Sally Donnelly, Leah Hunt-Hendrix join Quincy Institute board
FOR IMMEDIATE RELEASE
WASHINGTON — The Board of Directors of the Quincy Institute for Responsible Statecraft welcomed Sally Donnelly and Leah Hunt-Hendrix to its ranks today, less than a year after the action-oriented think tank was founded to promote ideas that move U.S. foreign policy away from endless war and toward vigorous diplomacy in the pursuit of international peace.
“We are thrilled to have these extraordinary leaders join our Board, especially so soon after Quincy’s founding. In addition to their impressive backgrounds, Sally and Leah are passionate about the need for a fundamentally new approach to U.S. foreign policy based on peaceful engagement with the world, robust diplomacy, and a sharp move away from militarism,” Board Chairman Suzanne DiMaggio said.
Sally Donnelly served as Senior Advisor to Secretary of Defense James N. Mattis from January 2017 until February 2018. In previous government roles, she headed the Washington office of the U.S. Central Command, working for then-General Mattis until 2012. Prior to that, she was the special assistant to Admiral Mike Mullen, then-Chairman of the Joint Chiefs of Staff. Donnelly worked at Time magazine for 20 years, where she covered aviation during the 9/11 attacks, and served as a correspondent in the Moscow bureau and as the magazine’s Pentagon correspondent during the first years of the Iraq War. She currently is a Founding Partner of Pallas Advisors.
Leah Hunt-Hendrix is an activist, political theorist, and movement builder who has co-founded three organizations, including Way to Win, where she currently directs the project on governance.
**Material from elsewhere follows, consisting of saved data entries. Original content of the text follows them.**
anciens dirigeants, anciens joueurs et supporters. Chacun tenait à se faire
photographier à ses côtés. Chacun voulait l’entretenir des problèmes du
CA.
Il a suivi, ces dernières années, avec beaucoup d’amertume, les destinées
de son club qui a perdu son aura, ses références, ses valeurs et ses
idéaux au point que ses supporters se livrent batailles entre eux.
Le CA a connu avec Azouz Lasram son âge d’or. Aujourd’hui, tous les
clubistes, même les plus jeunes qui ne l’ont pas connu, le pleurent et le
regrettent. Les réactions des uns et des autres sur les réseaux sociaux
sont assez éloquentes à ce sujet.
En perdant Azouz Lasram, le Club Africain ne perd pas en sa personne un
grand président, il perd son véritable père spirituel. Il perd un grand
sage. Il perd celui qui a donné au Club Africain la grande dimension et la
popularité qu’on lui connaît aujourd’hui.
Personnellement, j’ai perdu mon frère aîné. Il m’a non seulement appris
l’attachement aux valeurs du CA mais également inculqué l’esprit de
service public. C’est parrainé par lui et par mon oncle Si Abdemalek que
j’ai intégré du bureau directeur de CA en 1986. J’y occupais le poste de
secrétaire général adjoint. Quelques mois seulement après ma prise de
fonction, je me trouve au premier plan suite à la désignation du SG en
She co-founded and served for five years as the Executive Director of Solidaire, a network of philanthropists committed to funding social movements, with a focus on racial and economic justice. She has served on numerous boards, and acts as an advisor to her family foundation, the Sister Fund. She is a Senior Advisor at the American Economic Liberties Project and a member of the Board of Directors of the Solutions Project.
Donnelly and Hunt-Hendrix join a national, transpartisan board that includes retired military officers and ambassadors, business and philanthropic leaders, and distinguished academics.
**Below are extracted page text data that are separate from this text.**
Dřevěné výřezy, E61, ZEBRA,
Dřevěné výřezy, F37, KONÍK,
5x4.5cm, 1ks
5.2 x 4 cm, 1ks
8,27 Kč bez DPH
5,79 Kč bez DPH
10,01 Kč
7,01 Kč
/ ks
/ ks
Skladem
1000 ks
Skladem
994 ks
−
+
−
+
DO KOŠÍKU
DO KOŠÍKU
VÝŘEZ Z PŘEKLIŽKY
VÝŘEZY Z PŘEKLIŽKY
“I am excited to have the opportunity to work with the talented and enterprising people at Quincy on the critical challenge of promoting the understanding and the practice of military restraint and responsible statecraft,” Donnellly said.
“I am drawn to Quincy by the challenge of giving voice to that majority of Americans which supports an end to endless war and bringing that voice to bear on political leaders and policymakers,“ Hunt-Hendrix said. “Key to this success will be mobilizing those who are disproportionately drawn into this country’s hyper-militarization, but who have historically been sidelined in the national security debate — namely people of color and the poor,” she added.
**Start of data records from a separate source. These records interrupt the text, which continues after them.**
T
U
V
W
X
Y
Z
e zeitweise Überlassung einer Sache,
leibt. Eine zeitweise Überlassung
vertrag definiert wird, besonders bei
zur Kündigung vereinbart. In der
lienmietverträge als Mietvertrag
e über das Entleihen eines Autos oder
“The appointment of Sally and Leah speaks to the potential of the organization at-large and also, in specific terms, to the directions in which we want to grow Quincy in the years to come. We welcome them and we are eager to apply their talents and experience to our work,” Quincy Institute President Andrew Bacevich added.
The Quincy Institute promotes ideas that move U.S. foreign policy away from endless war and toward military restraint and vigorous diplomacy in the pursuit of international peace. We are building a world where peace is the norm and war is the exception.